- [Input]
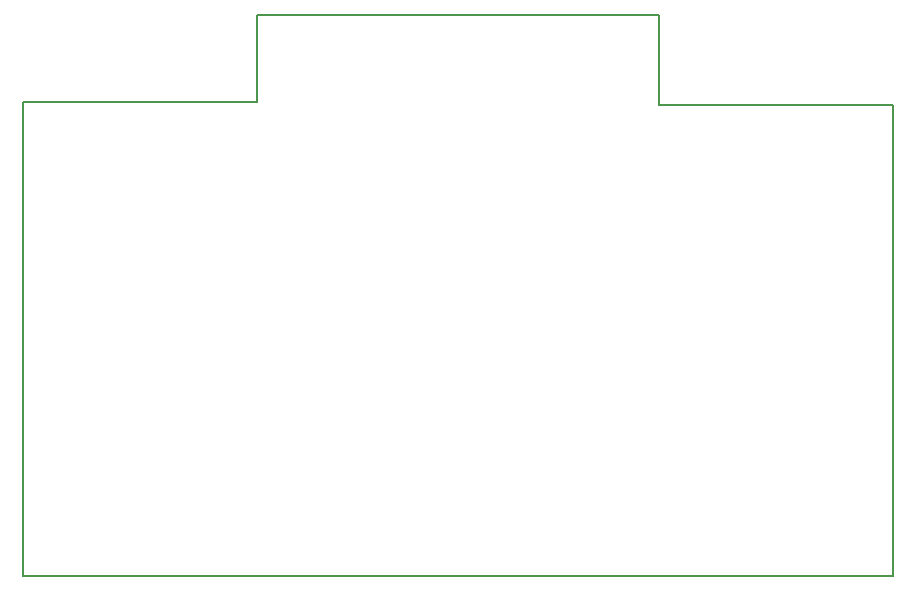
<source format=gbr>
%TF.GenerationSoftware,KiCad,Pcbnew,(6.0.8)*%
%TF.CreationDate,2023-08-07T17:47:41+10:00*%
%TF.ProjectId,REDPITAYA-BRK,52454450-4954-4415-9941-2d42524b2e6b,rev?*%
%TF.SameCoordinates,Original*%
%TF.FileFunction,Profile,NP*%
%FSLAX46Y46*%
G04 Gerber Fmt 4.6, Leading zero omitted, Abs format (unit mm)*
G04 Created by KiCad (PCBNEW (6.0.8)) date 2023-08-07 17:47:41*
%MOMM*%
%LPD*%
G01*
G04 APERTURE LIST*
%TA.AperFunction,Profile*%
%ADD10C,0.200000*%
%TD*%
G04 APERTURE END LIST*
D10*
X96520000Y-31242000D02*
X96520000Y-71374000D01*
X170180000Y-71374000D02*
X170180000Y-31496000D01*
X96520000Y-71374000D02*
X170180000Y-71374000D01*
X116332000Y-23876000D02*
X116332000Y-31242000D01*
X96520000Y-31242000D02*
X116332000Y-31242000D01*
X150368000Y-23876000D02*
X116332000Y-23876000D01*
X150368000Y-31496000D02*
X170180000Y-31496000D01*
X150368000Y-23876000D02*
X150368000Y-31496000D01*
M02*

</source>
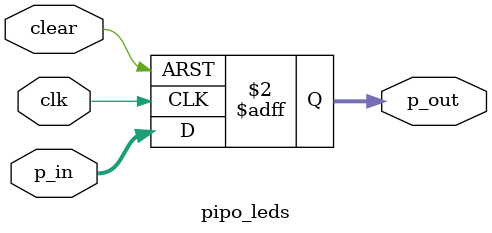
<source format=v>
`timescale 1ns / 1ps
module pipo_leds(
    input clk,clear,
    input wire[3:0] p_in,
    output reg[3:0]p_out
 );

always @(posedge clk,posedge clear)
    begin
        if (clear)
        p_out<= 4'b0000;
            else
                p_out <= p_in;
        end
endmodule



</source>
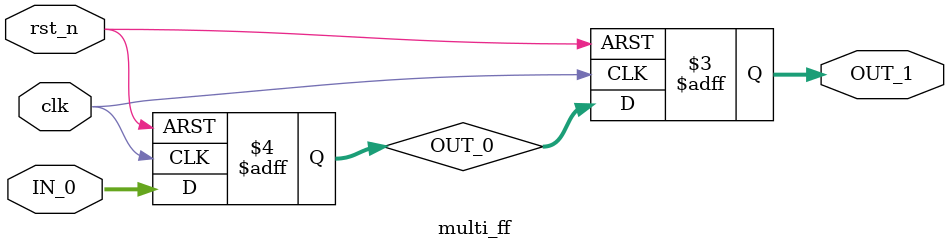
<source format=sv>
module multi_ff #(
    parameter WIDTH = 4
)(
    input  logic rst_n, // Asynchronous Negative Edge Trigger Reset
    input  logic clk, // CLK

    input  logic [WIDTH-1:0] IN_0, // Input - Output 
    output logic [WIDTH-1:0] OUT_1
);

    logic [WIDTH-1:0] OUT_0; // Input 1 

    // Multi-stage synchronizer (2 Flip-Flops) to prevent metastability [cite: 113]
    always_ff @(posedge clk or negedge rst_n) begin
        if (!rst_n) begin
            OUT_0   <= '0;
            OUT_1 <= '0; // Reset
        end else begin
            OUT_0 <= IN_0;
            OUT_1 <= OUT_0; // IN0 to OUT0 , OUT0 to OUT1
        end
    end

endmodule
</source>
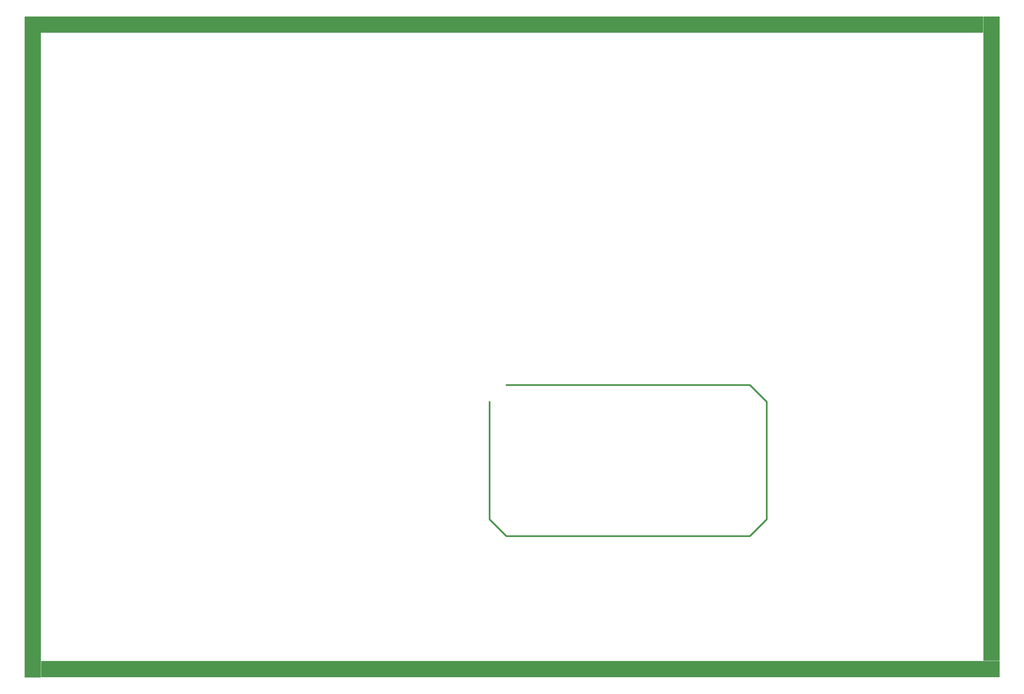
<source format=gko>
G04 Layer_Color=16711935*
%FSLAX24Y24*%
%MOIN*%
G70*
G01*
G75*
%ADD31C,0.0197*%
%ADD55R,0.1969X7.8740*%
%ADD56R,11.4173X0.1969*%
%ADD57R,0.1969X7.6772*%
%ADD58R,11.2205X0.1969*%
G54D31*
X-0Y2000D02*
Y16000D01*
Y2000D02*
X2000Y0D01*
X31000D01*
X33000Y2000D01*
Y16000D01*
X31000Y18000D02*
X33000Y16000D01*
X2000Y18000D02*
X31000D01*
G54D55*
X-54407Y22547D02*
D03*
G54D56*
X3663Y-15839D02*
D03*
G54D57*
X59766Y23531D02*
D03*
G54D58*
X2679Y60933D02*
D03*
M02*

</source>
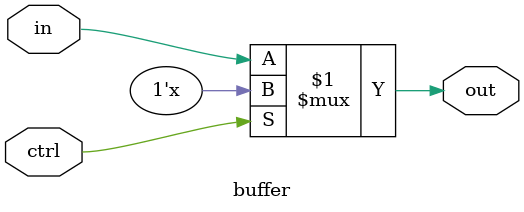
<source format=v>
module buffer(input in,input ctrl, output out);
bufif0(out,in,ctrl);
endmodule

</source>
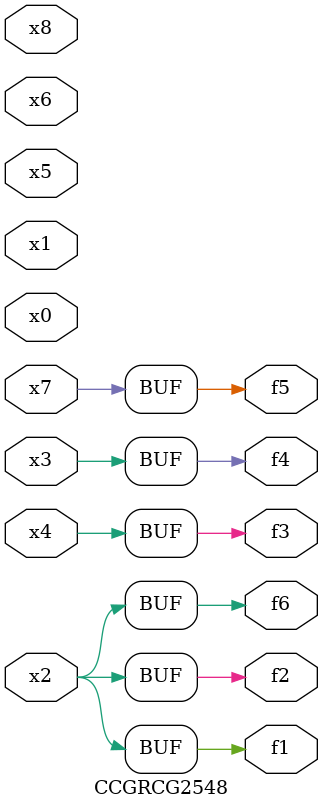
<source format=v>
module CCGRCG2548(
	input x0, x1, x2, x3, x4, x5, x6, x7, x8,
	output f1, f2, f3, f4, f5, f6
);
	assign f1 = x2;
	assign f2 = x2;
	assign f3 = x4;
	assign f4 = x3;
	assign f5 = x7;
	assign f6 = x2;
endmodule

</source>
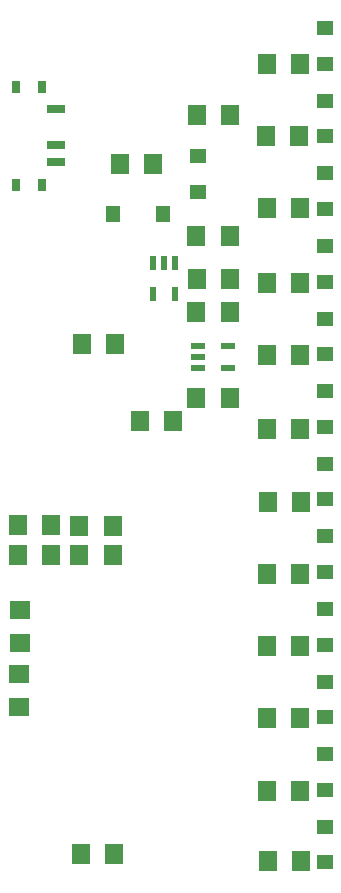
<source format=gtp>
G75*
%MOIN*%
%OFA0B0*%
%FSLAX24Y24*%
%IPPOS*%
%LPD*%
%AMOC8*
5,1,8,0,0,1.08239X$1,22.5*
%
%ADD10R,0.0217X0.0472*%
%ADD11R,0.0472X0.0217*%
%ADD12R,0.0551X0.0472*%
%ADD13R,0.0630X0.0709*%
%ADD14R,0.0500X0.0579*%
%ADD15R,0.0315X0.0394*%
%ADD16R,0.0591X0.0276*%
%ADD17R,0.0709X0.0630*%
D10*
X006051Y020063D03*
X006799Y020063D03*
X006799Y021087D03*
X006425Y021087D03*
X006051Y021087D03*
D11*
X007538Y018324D03*
X007538Y017950D03*
X007538Y017576D03*
X008562Y017576D03*
X008562Y018324D03*
D12*
X011775Y018049D03*
X011775Y019231D03*
X011775Y020469D03*
X011775Y021651D03*
X011775Y022889D03*
X011775Y024071D03*
X011775Y025309D03*
X011775Y026491D03*
X011775Y027729D03*
X011775Y028911D03*
X007550Y024641D03*
X007550Y023459D03*
X011775Y016811D03*
X011775Y015629D03*
X011775Y014391D03*
X011775Y013209D03*
X011775Y011971D03*
X011775Y010789D03*
X011775Y009551D03*
X011775Y008369D03*
X011775Y007131D03*
X011775Y005949D03*
X011775Y004711D03*
X011775Y003529D03*
X011775Y002291D03*
X011775Y001109D03*
D13*
X003649Y001400D03*
X004751Y001400D03*
X009874Y001150D03*
X010976Y001150D03*
X010946Y003500D03*
X009844Y003500D03*
X009834Y005925D03*
X010936Y005925D03*
X010936Y008325D03*
X009834Y008325D03*
X009854Y010725D03*
X010956Y010725D03*
X010976Y013125D03*
X009874Y013125D03*
X009844Y015550D03*
X010946Y015550D03*
X008601Y016575D03*
X007499Y016575D03*
X006726Y015825D03*
X005624Y015825D03*
X004776Y018400D03*
X003674Y018400D03*
X007499Y019450D03*
X008601Y019450D03*
X008626Y020550D03*
X007524Y020550D03*
X007499Y022000D03*
X008601Y022000D03*
X009854Y022925D03*
X010956Y022925D03*
X010926Y025325D03*
X009824Y025325D03*
X008626Y026025D03*
X007524Y026025D03*
X006051Y024400D03*
X004949Y024400D03*
X009844Y027725D03*
X010946Y027725D03*
X010936Y020425D03*
X009834Y020425D03*
X009864Y018025D03*
X010966Y018025D03*
X004701Y012325D03*
X004701Y011350D03*
X003599Y011350D03*
X002651Y011350D03*
X001549Y011350D03*
X001549Y012350D03*
X002651Y012350D03*
X003599Y012325D03*
D14*
X004704Y022725D03*
X006396Y022725D03*
D15*
X002358Y023691D03*
X001492Y023691D03*
X001492Y026959D03*
X002358Y026959D03*
D16*
X002811Y026211D03*
X002811Y025030D03*
X002811Y024439D03*
D17*
X001600Y009526D03*
X001600Y008424D03*
X001575Y007376D03*
X001575Y006274D03*
M02*

</source>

- [Task directions] Which lines hold the string "Profile"? Copy all of them from the data above.

- [Final answer]
%TF.FileFunction,Profile,NP*%
%TA.AperFunction,Profile*%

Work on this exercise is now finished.